Myasthenia Gravis Misunderstood - Identifying the historical misinterpretations, miscommunication, and misconceptions
DOI:
https://doi.org/10.17161/rrnmf.v5i3.21137Keywords:
Myasthenia Gravis, Conversion disorder, Neuromuscular junction, Misdiagnosis, The Mary Walker EffectAbstract
Myasthenia Gravis (MG) is a serious disease and can present clinically with very severe symptoms in many patients; however, the fluctuating severity of MG results in the disease being commonly misdiagnosed as other conditions, including conversion disorder. The earliest recorded literature on MG provides evidence of the variability of signs and symptoms, including many patients who appeared to have mild symptoms initially but died suddenly and unexpectedly from MG. Often, these patients were initially believed to be suffering from hysteria.
This review analyzes some of the most prominent MG literature still cited today. It found that many communication errors have led to today’s misunderstandings and have continued to cause difficulties in diagnosis and difficulty in understanding the MG patients’ lived experiences. These errors include the intended meaning for ‘gravis’ being misinterpreted as ‘severe’ instead of the intended meaning of ‘a painful weight in the limbs’, the false belief that ‘gravis’ is Latin for ‘grave’ and how the miscommunication of the early 1900’s MG autopsy studies added to this confusion, where MG continued to be referred to as a ‘grave’ condition. The continued omission of the sensory symptoms associated with MG from the literature has also been miscommunicated for decades, however such symptoms are now becoming recognized as a result of increasing patient led research.
Myasthenia Gravis should continue to be regarded as a serious disease, due to the devastating effect on quality of life for many people, and the unpredictability of the myasthenic crisis potentially occurring in all people living with MG, including those who are undiagnosed. The dismissing of mild symptoms results in many MG patients remaining undiagnosed. The possibility that individuals in this group go on to become victims of Sudden Adult Unexplained Death (SUD) is yet to be investigated, and there is a need for research in this area.
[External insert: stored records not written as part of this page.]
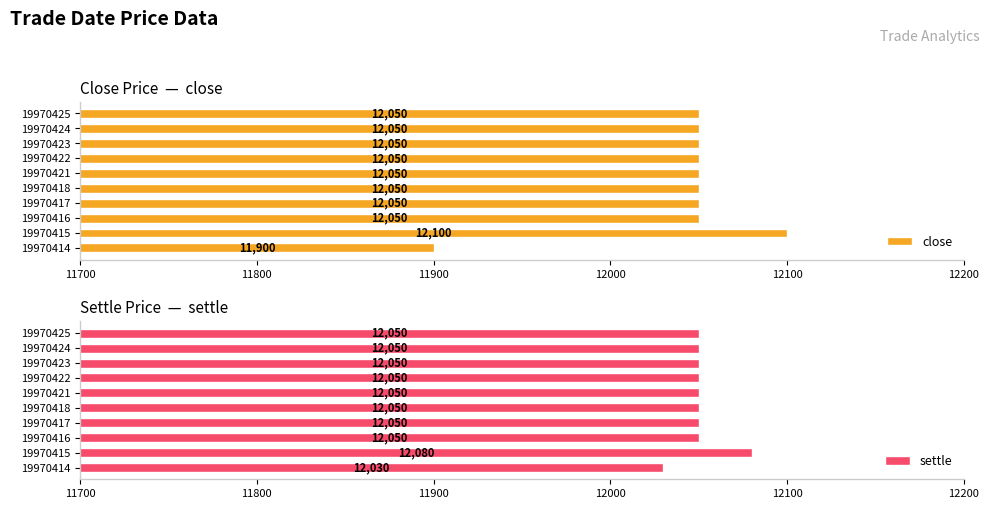

What is the average value of the close series?

12040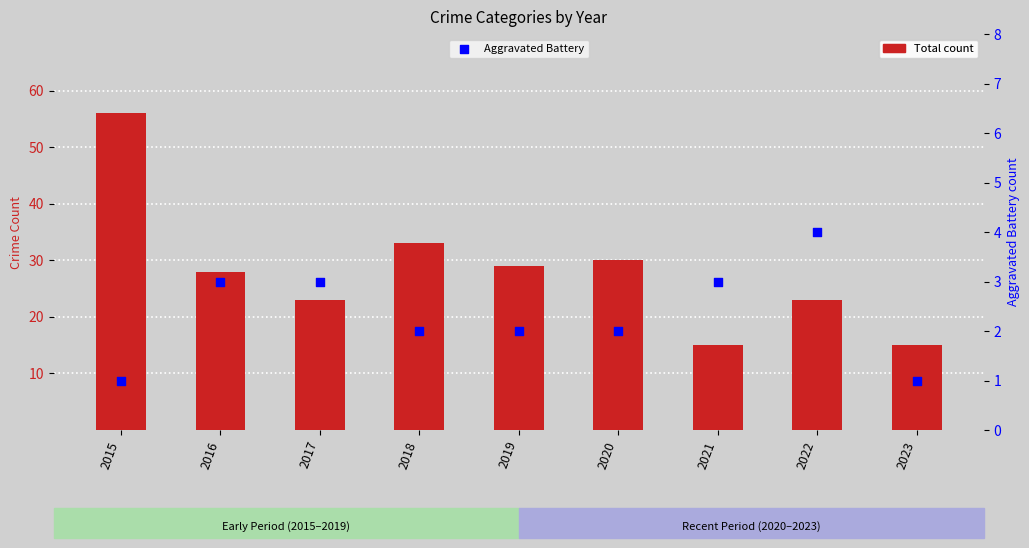

Which series contains the lowest Y value?

Aggravated Battery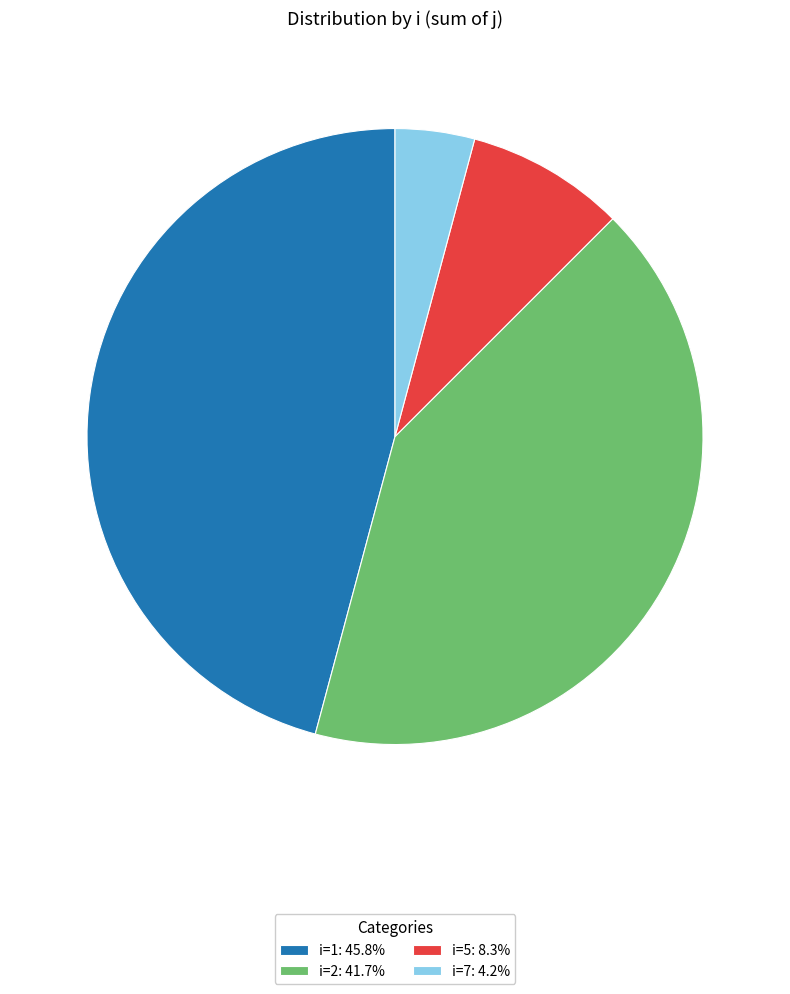

Does any single category account for the majority?

No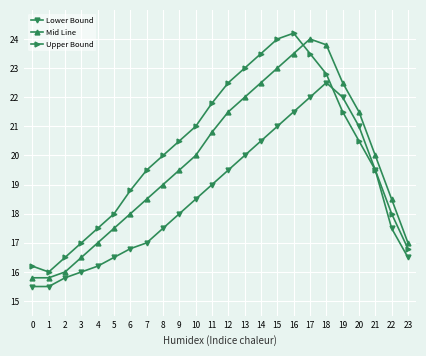

The Mid Line series shows 12.2 at 14. True or false?

False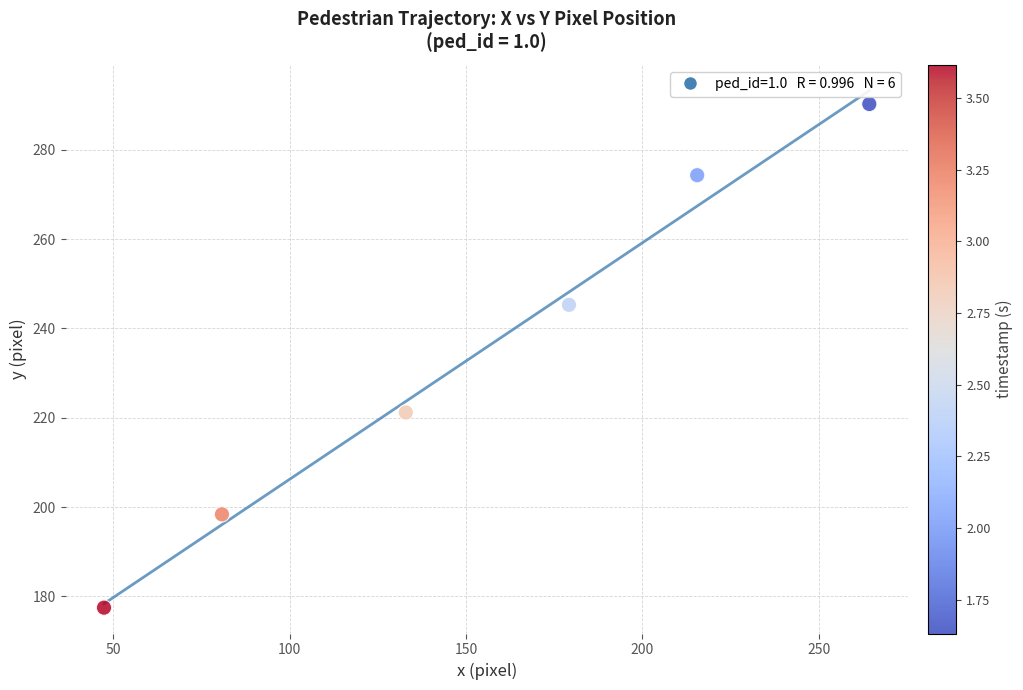

What is the average Y value?

234.5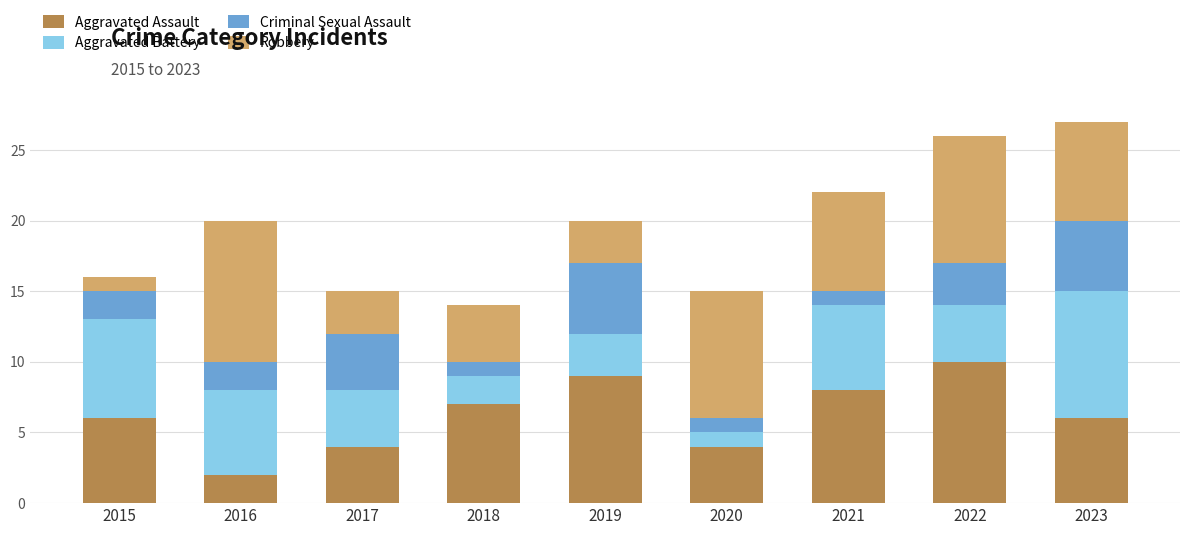

The Aggravated Assault series shows 2 at 2016. True or false?

True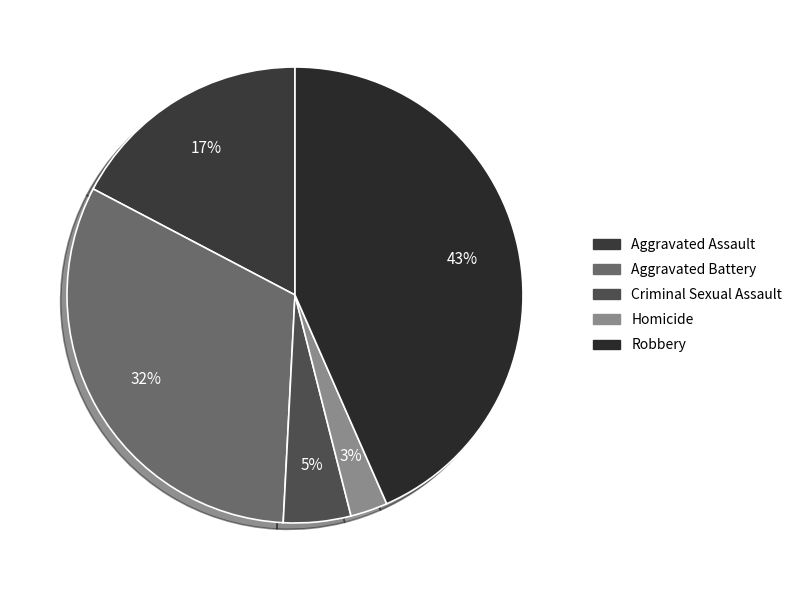

Count the number of slices in the pie.

5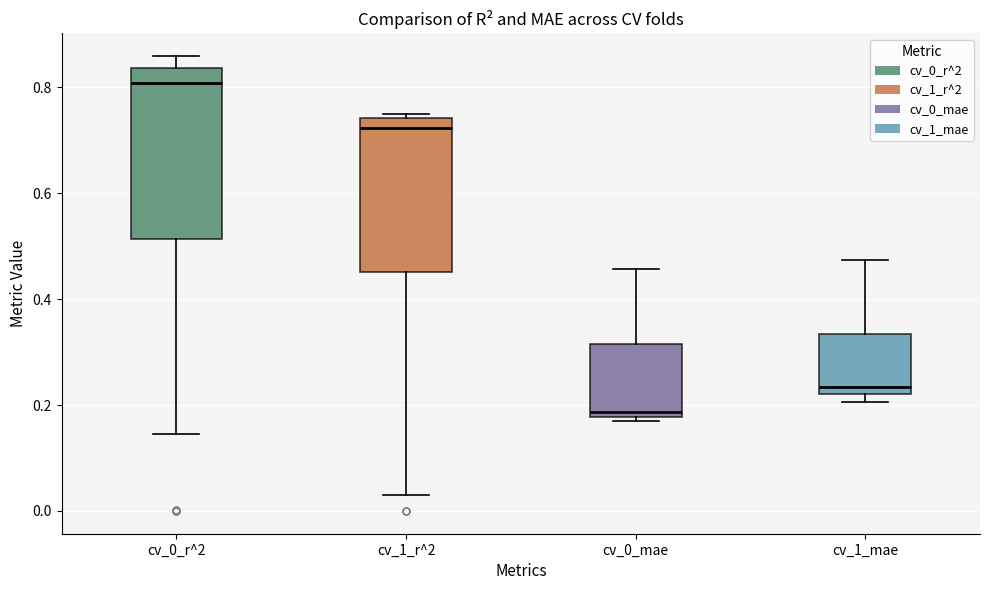

Comparing the boxes themselves (not the whiskers), which one is the tallest?

cv_0_r^2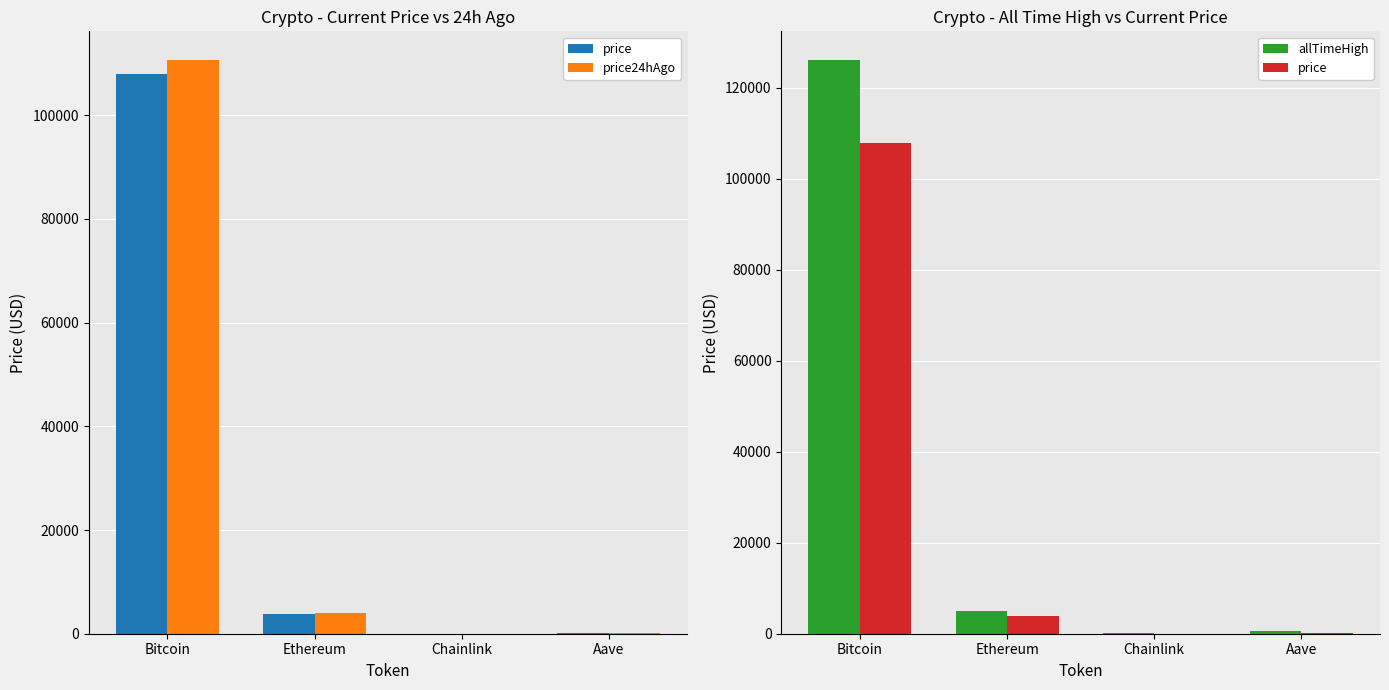

Are the bars grouped side by side (vs. stacked)?

Yes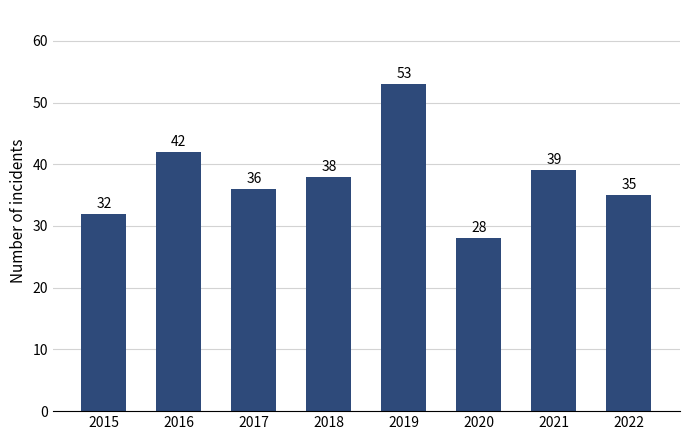

Which category has the lowest value across all series?

2020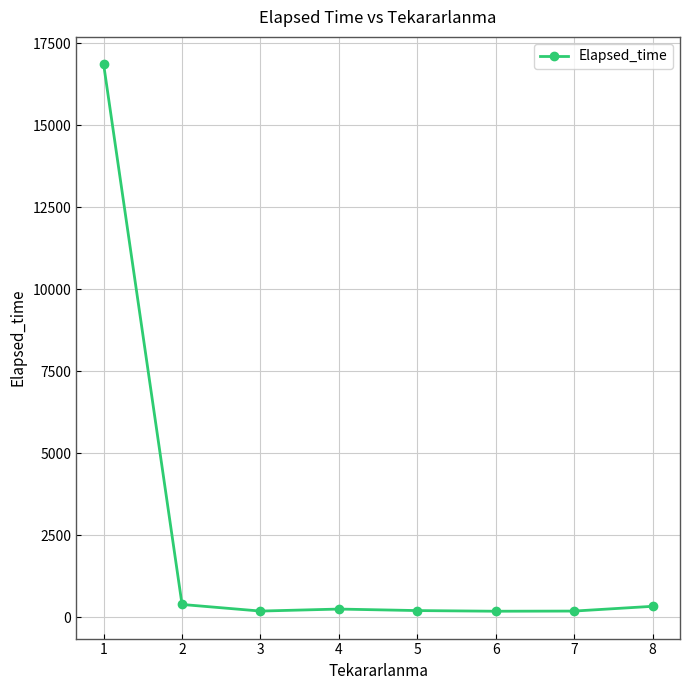

What is the average value?

2326.7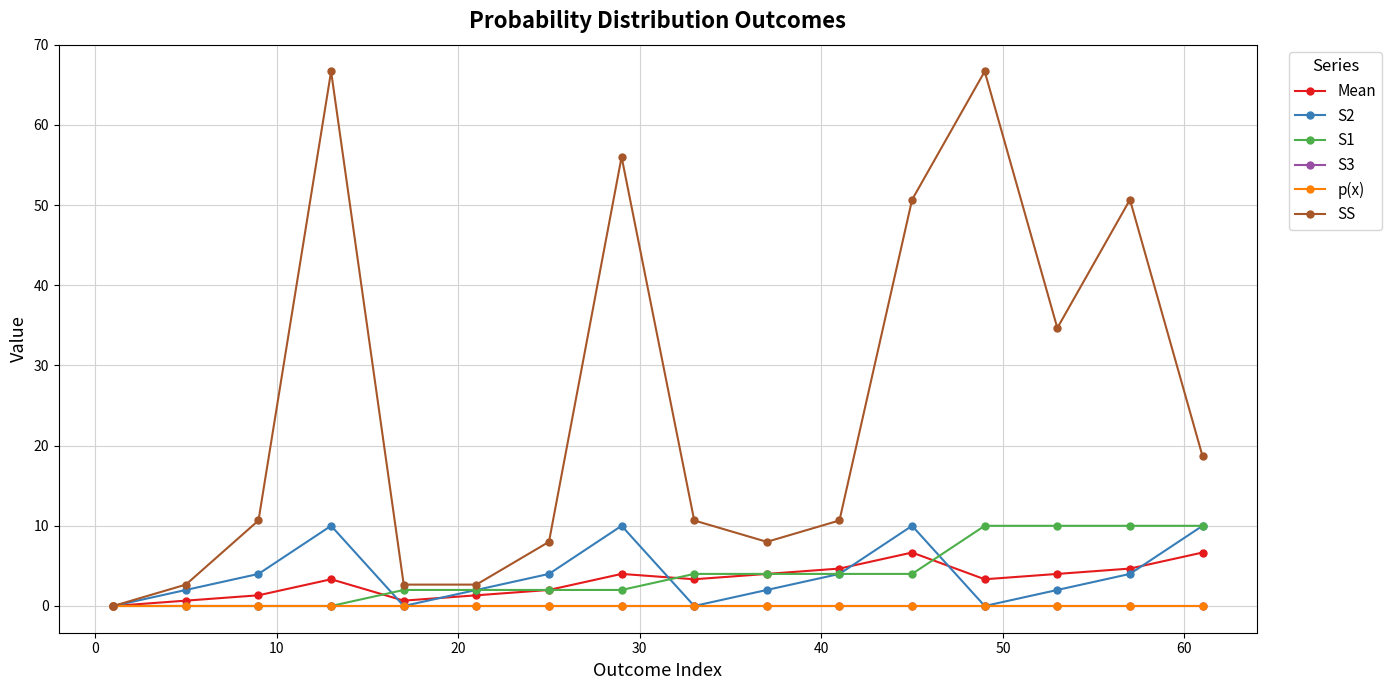

At how many categories does at least one series exceed 42?

5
Miscommunication also includes omitting ‘old knowledge,’ not listening to the patient’s lived experience, and failing to integrate relevant interdisciplinary knowledge. Good examples of these are The Mary Walker Effect, and combining patient lived experience with ocular anatomy and physiology knowledge to develop new MG-specific ocular motility clinical tests. A new test is presented for evaluating MG eye signs utilizing knowledge of the ‘Safety Factor,’ and is referred to as The SLOWLY Test (Significant Level Of Weakness, Loci in Y Axis).
Awareness of the historical misinterpretations, miscommunications, and misconceptions is crucial to preventing delay in diagnosis in MG patients, developing new clinical tests, rehabilitation interventions, and helping doctors and others understand the lived experience of MG patients.